## Trecho
--------------------------------

Em nova ação da campanha “Combustíveis a Preço Justo”, a Federação Única dos Petroleiros (FUP) e os Sindicatos dos Petroleiros do Norte Fluminense (Sindipetro-NF) e de Duque de Caxias (Sindipetro-Caxias) ofertaram 350 botijões de gás de cozinha de 13 quilos a R$ 50 para moradores do conjunto habitacional Dom Jaime Câmara, entre Padre Miguel e Bangu, na Zona Oeste do Rio de Janeiro. O valor é metade dos cerca de R$ 100 que vêm sendo cobrado pelo produto em revendas da região.

A oferta de gás a preço justo é um alívio para o bolso dos consumidores, sobretudo para os mais pobres, que vêm sentindo bastante os efeitos da política de reajustes dos combustíveis da Petrobrás. Na última terça-feira (6/7), a companhia aumentou em 6% o valor do gás de cozinha em suas refinarias – o sexto aumento somente em 2021. Com isso, o produto já acumula alta de 37,9% desde 1º de janeiro. Enquanto isso, o Índice de Preços ao Consumidor Amplo (IPCA) atingiu 3,7% de janeiro a junho, como divulgou nesta quinta (8/7) o Instituto Brasileiro de Geografia e Estatística (IBGE). Ou seja, o gás de cozinha nas refinarias já aumentou 10 vezes a inflação oficial do país.

Segundo o economista Cloviomar Cararine, da seção FUP do Departamento Intersindical de Estatística e Estudos Socioeconômicos (Dieese), o gás de botijão já acumula alta de 16,05% na revenda nos primeiros seis meses do ano, e de 24,25% em 12 meses. Enquanto isso, o IPCA atingiu 8,35% nos últimos 12 meses.

--------------------------------

## Amostra de dados

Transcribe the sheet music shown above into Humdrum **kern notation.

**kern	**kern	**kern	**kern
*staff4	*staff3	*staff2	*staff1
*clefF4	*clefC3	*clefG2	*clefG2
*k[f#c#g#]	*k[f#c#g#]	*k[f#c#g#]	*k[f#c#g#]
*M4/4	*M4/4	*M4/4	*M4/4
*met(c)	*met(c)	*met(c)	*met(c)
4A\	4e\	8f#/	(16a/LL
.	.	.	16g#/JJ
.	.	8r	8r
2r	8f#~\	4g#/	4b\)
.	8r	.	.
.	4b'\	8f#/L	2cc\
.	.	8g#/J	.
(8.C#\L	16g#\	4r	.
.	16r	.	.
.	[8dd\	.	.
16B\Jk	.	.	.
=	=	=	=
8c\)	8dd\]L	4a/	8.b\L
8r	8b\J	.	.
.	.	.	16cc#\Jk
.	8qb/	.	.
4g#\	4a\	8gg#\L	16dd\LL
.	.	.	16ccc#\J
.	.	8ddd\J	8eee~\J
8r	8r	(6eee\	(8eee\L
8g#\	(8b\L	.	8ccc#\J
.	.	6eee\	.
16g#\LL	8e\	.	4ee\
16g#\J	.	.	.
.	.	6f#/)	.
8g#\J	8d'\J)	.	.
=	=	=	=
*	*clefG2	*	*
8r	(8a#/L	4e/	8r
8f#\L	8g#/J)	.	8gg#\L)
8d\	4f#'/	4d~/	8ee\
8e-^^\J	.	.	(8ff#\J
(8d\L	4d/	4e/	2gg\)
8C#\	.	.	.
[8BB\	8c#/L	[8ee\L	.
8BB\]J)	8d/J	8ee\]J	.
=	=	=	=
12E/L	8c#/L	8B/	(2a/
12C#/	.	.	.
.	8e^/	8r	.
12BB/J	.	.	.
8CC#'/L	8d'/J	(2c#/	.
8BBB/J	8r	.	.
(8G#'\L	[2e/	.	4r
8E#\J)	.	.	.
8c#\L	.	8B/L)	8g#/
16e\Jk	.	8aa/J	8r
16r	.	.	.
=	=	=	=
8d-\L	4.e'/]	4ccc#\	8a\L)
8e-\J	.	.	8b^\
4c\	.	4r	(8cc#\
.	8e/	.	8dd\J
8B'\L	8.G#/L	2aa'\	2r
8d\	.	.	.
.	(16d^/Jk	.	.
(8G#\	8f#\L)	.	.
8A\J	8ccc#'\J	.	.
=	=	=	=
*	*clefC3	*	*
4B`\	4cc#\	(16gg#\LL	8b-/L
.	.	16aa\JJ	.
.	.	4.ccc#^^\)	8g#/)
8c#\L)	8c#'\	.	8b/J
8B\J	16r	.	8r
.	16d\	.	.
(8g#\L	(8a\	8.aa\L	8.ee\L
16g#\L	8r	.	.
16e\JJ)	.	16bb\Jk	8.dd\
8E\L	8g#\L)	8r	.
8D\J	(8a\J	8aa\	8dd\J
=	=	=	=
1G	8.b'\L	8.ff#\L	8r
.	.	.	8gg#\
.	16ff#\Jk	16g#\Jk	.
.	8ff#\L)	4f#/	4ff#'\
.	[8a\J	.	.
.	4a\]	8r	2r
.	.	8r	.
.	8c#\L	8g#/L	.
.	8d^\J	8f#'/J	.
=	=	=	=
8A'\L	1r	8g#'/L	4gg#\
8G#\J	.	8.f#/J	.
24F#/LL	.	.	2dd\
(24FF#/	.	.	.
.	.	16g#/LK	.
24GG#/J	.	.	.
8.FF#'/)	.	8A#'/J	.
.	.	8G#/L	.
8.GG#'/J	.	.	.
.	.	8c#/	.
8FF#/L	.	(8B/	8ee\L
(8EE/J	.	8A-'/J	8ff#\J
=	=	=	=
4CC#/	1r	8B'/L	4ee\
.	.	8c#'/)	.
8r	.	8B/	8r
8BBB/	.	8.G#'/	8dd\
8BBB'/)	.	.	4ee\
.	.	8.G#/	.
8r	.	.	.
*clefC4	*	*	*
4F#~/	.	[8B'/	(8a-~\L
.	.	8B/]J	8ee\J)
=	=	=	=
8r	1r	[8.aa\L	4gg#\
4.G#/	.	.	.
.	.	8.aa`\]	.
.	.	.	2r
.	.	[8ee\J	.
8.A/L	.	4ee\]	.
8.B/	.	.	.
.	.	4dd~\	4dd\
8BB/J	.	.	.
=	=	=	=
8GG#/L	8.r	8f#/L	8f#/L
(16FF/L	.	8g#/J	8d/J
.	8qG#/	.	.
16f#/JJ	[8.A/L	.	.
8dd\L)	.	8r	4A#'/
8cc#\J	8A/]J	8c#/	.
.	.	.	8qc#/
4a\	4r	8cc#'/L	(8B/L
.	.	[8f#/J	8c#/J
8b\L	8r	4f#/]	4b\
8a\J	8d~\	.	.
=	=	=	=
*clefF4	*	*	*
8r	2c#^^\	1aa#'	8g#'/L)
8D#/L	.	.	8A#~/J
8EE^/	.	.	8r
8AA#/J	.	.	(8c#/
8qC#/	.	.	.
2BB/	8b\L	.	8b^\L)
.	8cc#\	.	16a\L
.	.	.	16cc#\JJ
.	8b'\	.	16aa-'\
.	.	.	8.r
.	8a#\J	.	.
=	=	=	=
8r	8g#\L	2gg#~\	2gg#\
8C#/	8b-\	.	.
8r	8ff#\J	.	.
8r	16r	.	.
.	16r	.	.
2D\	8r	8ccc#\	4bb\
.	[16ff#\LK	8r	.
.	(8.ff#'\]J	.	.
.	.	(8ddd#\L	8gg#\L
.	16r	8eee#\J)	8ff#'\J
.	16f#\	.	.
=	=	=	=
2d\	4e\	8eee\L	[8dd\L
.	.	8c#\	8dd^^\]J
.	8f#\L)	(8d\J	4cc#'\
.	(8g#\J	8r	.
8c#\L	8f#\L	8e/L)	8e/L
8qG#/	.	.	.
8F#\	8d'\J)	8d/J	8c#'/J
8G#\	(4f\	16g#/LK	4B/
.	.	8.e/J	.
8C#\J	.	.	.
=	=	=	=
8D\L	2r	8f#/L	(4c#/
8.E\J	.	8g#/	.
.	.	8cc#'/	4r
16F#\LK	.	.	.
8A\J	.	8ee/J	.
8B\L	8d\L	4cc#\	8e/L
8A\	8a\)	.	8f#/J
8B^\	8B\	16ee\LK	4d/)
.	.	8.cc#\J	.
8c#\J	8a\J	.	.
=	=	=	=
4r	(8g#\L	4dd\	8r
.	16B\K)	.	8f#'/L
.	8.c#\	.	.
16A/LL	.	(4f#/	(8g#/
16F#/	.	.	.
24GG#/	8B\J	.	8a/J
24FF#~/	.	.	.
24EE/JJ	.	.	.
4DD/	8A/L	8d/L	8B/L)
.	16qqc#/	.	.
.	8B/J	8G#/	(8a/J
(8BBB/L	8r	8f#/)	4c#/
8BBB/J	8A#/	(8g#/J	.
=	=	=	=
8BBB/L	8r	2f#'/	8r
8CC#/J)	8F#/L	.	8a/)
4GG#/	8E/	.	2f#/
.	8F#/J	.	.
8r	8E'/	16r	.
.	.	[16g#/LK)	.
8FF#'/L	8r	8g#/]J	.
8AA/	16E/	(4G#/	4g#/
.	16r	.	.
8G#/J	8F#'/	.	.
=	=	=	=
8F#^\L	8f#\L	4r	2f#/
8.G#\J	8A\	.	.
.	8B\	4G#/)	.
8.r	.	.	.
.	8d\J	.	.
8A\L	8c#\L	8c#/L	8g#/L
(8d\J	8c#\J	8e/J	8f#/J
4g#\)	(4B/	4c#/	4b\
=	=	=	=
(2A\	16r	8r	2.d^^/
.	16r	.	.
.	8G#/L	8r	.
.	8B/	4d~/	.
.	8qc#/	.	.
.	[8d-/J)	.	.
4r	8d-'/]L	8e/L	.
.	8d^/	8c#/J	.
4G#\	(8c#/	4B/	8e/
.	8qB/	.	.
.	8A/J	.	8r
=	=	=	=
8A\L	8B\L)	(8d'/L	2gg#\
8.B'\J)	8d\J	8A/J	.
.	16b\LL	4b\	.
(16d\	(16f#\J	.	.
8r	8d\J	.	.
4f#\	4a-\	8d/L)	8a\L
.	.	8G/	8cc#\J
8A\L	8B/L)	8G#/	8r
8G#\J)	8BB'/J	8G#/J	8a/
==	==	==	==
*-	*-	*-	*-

--------------------------------

## Tarefas a cumprir
(a) Transcreva do texto sobre o gás de cozinha a parte entre "A oferta de" e "oficial do país.", inclusive.
(b) Dê continuidade ao texto sobre o gás de cozinha a partir da última frase apresentada.
As linhas não têm relação com o texto sobre o gás de cozinha.

## Resultados
(a)
A oferta de gás a preço justo é um alívio para o bolso dos consumidores, sobretudo para os mais pobres, que vêm sentindo bastante os efeitos da política de reajustes dos combustíveis da Petrobrás. Na última terça-feira (6/7), a companhia aumentou em 6% o valor do gás de cozinha em suas refinarias – o sexto aumento somente em 2021. Com isso, o produto já acumula alta de 37,9% desde 1º de janeiro. Enquanto isso, o Índice de Preços ao Consumidor Amplo (IPCA) atingiu 3,7% de janeiro a junho, como divulgou nesta quinta (8/7) o Instituto Brasileiro de Geografia e Estatística (IBGE). Ou seja, o gás de cozinha nas refinarias já aumentou 10 vezes a inflação oficial do país.

(b)
Além do benefício financeiro, a campanha “Combustíveis a Preço Justo” visa dialogar com a população sobre os prejuízos da política de reajustes dos combustíveis baseada no Preço de Paridade de Importação (PPI), adotada pela Petrobrás desde outubro de 2016, que considera o preço do petróleo no mercado internacional e a cotação do dólar. Essa política impacta não apenas o valor dos derivados de petróleo, como gás de cozinha, óleo diesel e gasolina, mas também os preços dos alimentos, transportes e demais itens, num efeito cascata com forte impacto sobre a inflação.

O coordenador geral da FUP, Deyvid Bacelar, esteve na ação desta manhã e lembrou que os reajustes quase mensais promovidos pela gestão da Petrobrás nos preços do botijão de gás estão fazendo com que a população mais pobre não tenha como pagar pelo produto. E a pandemia de Covid-19 vem tornando a situação ainda mais desesperadora.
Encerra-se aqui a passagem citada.